Excerpt provided Start Marker

Joshua Bishop

Personal information
- Born: 30 May 2000 (age 26) Barbados
- Batting: Right-handed
- Bowling: Slow left-arm orthodox
- Role: Bowler

Domestic team information
- 2017–present: West Indies Academy
- 2019–2023: Barbados Royals

Career statistics
| Competition | FC | LA | T20 |
| Matches | 22 | 54 | 16 |
| Runs scored | 891 | 333 | 66 |
| Batting average | 28.74 | 10.40 | 33.00 |
| 100s/50s | 2/3 | 0/0 | 0/0 |
| Top score | 102* | 37 | 18* |
| Balls bowled | 4822 | 2731 | 281 |
| Wickets | 100 | 79 | 12 |
| Bowling average | 23.73 | 22.82 | 30.00 |
| 5 wickets in innings | 4 | 1 | 0 |
| 10 wickets in match | 2 | 0 | 0 |
| Best bowling | 7/85 | 5/35 | 3/20 |
| Catches/stumpings | 10/0 | 17/0 | 5/0 |
- Source: ESPNcricinfo, 20 December 2025

= Joshua Bishop =

Barbadian cricketer (born 2000)

Joshua Bishop (born 30 May 2000) is a Barbadian cricketer, who is a slow left-arm orthodox bowler. He plays for the Barbados national cricket team.

Excerpt provided End Marker

— Action item A —
Answer these from the Joshua Bishop profile:
(i) With which hand does he bat?
(ii) Which domestic team did he play for from 2019 to 2023?
(iii) How many first-class (FC) wickets has he taken?
— Action item B —
Continue the Joshua Bishop profile, starting after its last sentence.
The records that come next are separate material and have no connection to the profile of Joshua Bishop.

Given records Start Marker

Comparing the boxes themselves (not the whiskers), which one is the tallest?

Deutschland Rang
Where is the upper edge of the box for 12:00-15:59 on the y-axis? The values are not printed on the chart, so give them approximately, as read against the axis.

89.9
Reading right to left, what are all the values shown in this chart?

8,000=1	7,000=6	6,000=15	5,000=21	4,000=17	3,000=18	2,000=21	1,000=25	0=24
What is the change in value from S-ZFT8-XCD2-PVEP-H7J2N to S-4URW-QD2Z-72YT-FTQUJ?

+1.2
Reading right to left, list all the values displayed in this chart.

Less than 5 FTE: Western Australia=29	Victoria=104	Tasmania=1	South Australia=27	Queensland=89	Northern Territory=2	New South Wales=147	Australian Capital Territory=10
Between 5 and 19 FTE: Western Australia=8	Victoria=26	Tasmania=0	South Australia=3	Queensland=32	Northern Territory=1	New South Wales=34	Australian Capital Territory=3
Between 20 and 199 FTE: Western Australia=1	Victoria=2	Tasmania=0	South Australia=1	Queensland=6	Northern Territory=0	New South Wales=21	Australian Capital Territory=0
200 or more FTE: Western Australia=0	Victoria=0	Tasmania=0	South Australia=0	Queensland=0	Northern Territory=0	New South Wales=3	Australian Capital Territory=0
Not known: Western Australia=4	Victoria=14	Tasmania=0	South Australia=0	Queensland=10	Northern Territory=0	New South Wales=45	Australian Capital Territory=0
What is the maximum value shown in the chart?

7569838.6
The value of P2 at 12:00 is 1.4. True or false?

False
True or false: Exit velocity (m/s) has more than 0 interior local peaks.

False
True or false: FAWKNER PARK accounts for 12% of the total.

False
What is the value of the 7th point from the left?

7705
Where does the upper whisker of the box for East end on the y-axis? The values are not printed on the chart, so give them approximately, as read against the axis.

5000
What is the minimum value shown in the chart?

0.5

Given records End Marker

— Answer section A —
(i) Right-handed
(ii) Barbados Royals
(iii) 100

— Answer section B —
== Career ==
He made his List A debut for the West Indies Under-19s in the 2016–17 Regional Super50 on 25 January 2017. In July 2017, he was named U-19 Cricketer of the Year by the West Indies Players' Association. In August 2019, Cricket West Indies named him as the Under-19 Player of the Year. He made his Twenty20 debut on 20 September 2019, for the Barbados Tridents, in the 2019 Caribbean Premier League. In October 2019, he was selected to play for Barbados in the 2019–20 Regional Super50 tournament.

In July 2020, he was named in the Barbados Tridents squad for the 2020 Caribbean Premier League.

In April 2023, Joshua was named in West Indies Academy's squad for the 2023 Headley Weekes Tri-Series. He made his first-class debut for West Indies Academy on 19 April 2023, against Team Headley. In November 2023, he was named in West Indies Academy's squad for their series against Emerging Ireland. He scored his maiden first-class century on 27 November 2023, during the first unofficial Test match.